Your assignment:
Can you retype the whole biographical sketch of Mortimer Dormer Leggett below word for word, without the data that follows it?

Excerpted passage:

■ ■ ■ ■ ■ ■ ■

BORN: 1821 in Ithaca, NY.
DIED: 1896 in Cleveland, OH.
CAMPAIGNS: Fort Donelson, Corinth, Shiloh, Vicksburg, Atlanta,
March to the Sea, Carolinas.
(Was a Lawyer-Physician-Educator in pre-civil war life.)
Mortimer Dormer Leggett was born near Ithaca, New York, on April 19, 1821. He grew up on a farm, then, as a teenager, moved with his family to Geauga County, Ohio. In 1839, after studying at night for months, he entered a teacher's academy in Kirtland, Ohio, and graduated at the top of his class. He attended Western Reserve College and took courses at Willoughby Medical School, combining his interests in law and medicine. After he was admitted to the bar, Leggett moved to Akron, worked as a school superintendent and promoted primary education. In 1850, he began practicing law, and joined the faculty of the Ohio Law College in 1856. When the Civil War began, he joined his friend Maj. Gen. George B. McClellan's staff, and served with him in the western Virginia campaigns of 1861. Leggett went on to raise an infantry regiment; then led an outfit in the Army of the Tennessee at Fort Donelson, Corinth and Shiloh. Promoted to brigadier general to rank from November 29, 1862, he performed well in the Vicksburg Campaign. In the Atlanta Campaign, he led a victorious assault on Bald Hill, which became known as Leggett's Hill. Brevetted a major general of volunteers, he participated in Sherman's March to the Sea and the Carolinas Campaign. Promoted to full generalship in August of 1865, he resigned his commission in a month and returned to civilian life. Leggett practiced law in Zanesville, Ohio, and entered manufacturing. President Grant appointed him commissioner of patents in January of 1871, and Leggett later founded a firm that became part of the General Electric Company. He died on January 6, 1896, in Cleveland, Ohio.

■ ■ ■ ■ ■ ■ ■

Dataset:
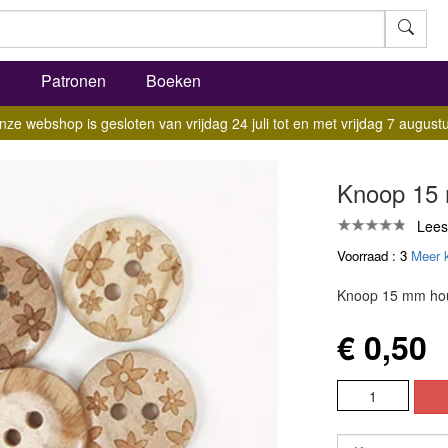
l
Patronen
Boeken
nze webshop is gesloten van vrijdag 24 juli tot en met vrijdag 7 augustu
Knoop 15 
Lees
Voorraad : 3
Meer 
Knoop 15 mm ho
€ 0,50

■ ■ ■ ■ ■ ■ ■

Result below:
BORN: 1821 in Ithaca, NY.
DIED: 1896 in Cleveland, OH.
CAMPAIGNS: Fort Donelson, Corinth, Shiloh, Vicksburg, Atlanta,
March to the Sea, Carolinas.
(Was a Lawyer-Physician-Educator in pre-civil war life.)
Mortimer Dormer Leggett was born near Ithaca, New York, on April 19, 1821. He grew up on a farm, then, as a teenager, moved with his family to Geauga County, Ohio. In 1839, after studying at night for months, he entered a teacher's academy in Kirtland, Ohio, and graduated at the top of his class. He attended Western Reserve College and took courses at Willoughby Medical School, combining his interests in law and medicine. After he was admitted to the bar, Leggett moved to Akron, worked as a school superintendent and promoted primary education. In 1850, he began practicing law, and joined the faculty of the Ohio Law College in 1856. When the Civil War began, he joined his friend Maj. Gen. George B. McClellan's staff, and served with him in the western Virginia campaigns of 1861. Leggett went on to raise an infantry regiment; then led an outfit in the Army of the Tennessee at Fort Donelson, Corinth and Shiloh. Promoted to brigadier general to rank from November 29, 1862, he performed well in the Vicksburg Campaign. In the Atlanta Campaign, he led a victorious assault on Bald Hill, which became known as Leggett's Hill. Brevetted a major general of volunteers, he participated in Sherman's March to the Sea and the Carolinas Campaign. Promoted to full generalship in August of 1865, he resigned his commission in a month and returned to civilian life. Leggett practiced law in Zanesville, Ohio, and entered manufacturing. President Grant appointed him commissioner of patents in January of 1871, and Leggett later founded a firm that became part of the General Electric Company. He died on January 6, 1896, in Cleveland, Ohio.